# [OBJECTIF]
Recopiez intégralement, mot pour mot, le texte ci-dessous consacré à la qualité de l'eau captée dans la vallée du Mangfall pour la ville de Munich.

# [TEXTE DE LA PAGE]
== == ==

On y apprend qu'en 1991, la teneur en nitrates, en fait du captage de la vallée du Mangfall, était de 14 mg/L et celle des pesticides de 0,065 µg/L (le « » est une erreur). On est très loin de la « limite de la réglementation sanitaire européenne » – 50 mg/L et 0,5 µg/L, respectivement !

 

Mais que ne ferait-on pas pour enjoliver un récit...

 

Et quand on connaît les caractéristiques de la zone de captage – pour quasiment la moitié de la surface en forêts et pour l'essentiel de la surface agricole en herbages – on peut conclure que la ville de Munich a fait du zèle écolo. Et il y a un coût caché car la ville s'approvisionne prioritairement auprès des agriculteurs qui ont accepté de passer en bio pour sa restauration collective.

== == ==

# [DONNÉES]
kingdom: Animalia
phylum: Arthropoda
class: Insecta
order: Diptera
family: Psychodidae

== == ==

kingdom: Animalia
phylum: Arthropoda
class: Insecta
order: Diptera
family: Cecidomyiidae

== == ==

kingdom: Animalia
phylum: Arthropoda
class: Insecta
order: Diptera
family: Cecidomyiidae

== == ==

# [RÉSULTAT ATTENDU]
On y apprend qu'en 1991, la teneur en nitrates, en fait du captage de la vallée du Mangfall, était de 14 mg/L et celle des pesticides de 0,065 µg/L (le « » est une erreur). On est très loin de la « limite de la réglementation sanitaire européenne » – 50 mg/L et 0,5 µg/L, respectivement !

 

Mais que ne ferait-on pas pour enjoliver un récit...

 

Et quand on connaît les caractéristiques de la zone de captage – pour quasiment la moitié de la surface en forêts et pour l'essentiel de la surface agricole en herbages – on peut conclure que la ville de Munich a fait du zèle écolo. Et il y a un coût caché car la ville s'approvisionne prioritairement auprès des agriculteurs qui ont accepté de passer en bio pour sa restauration collective.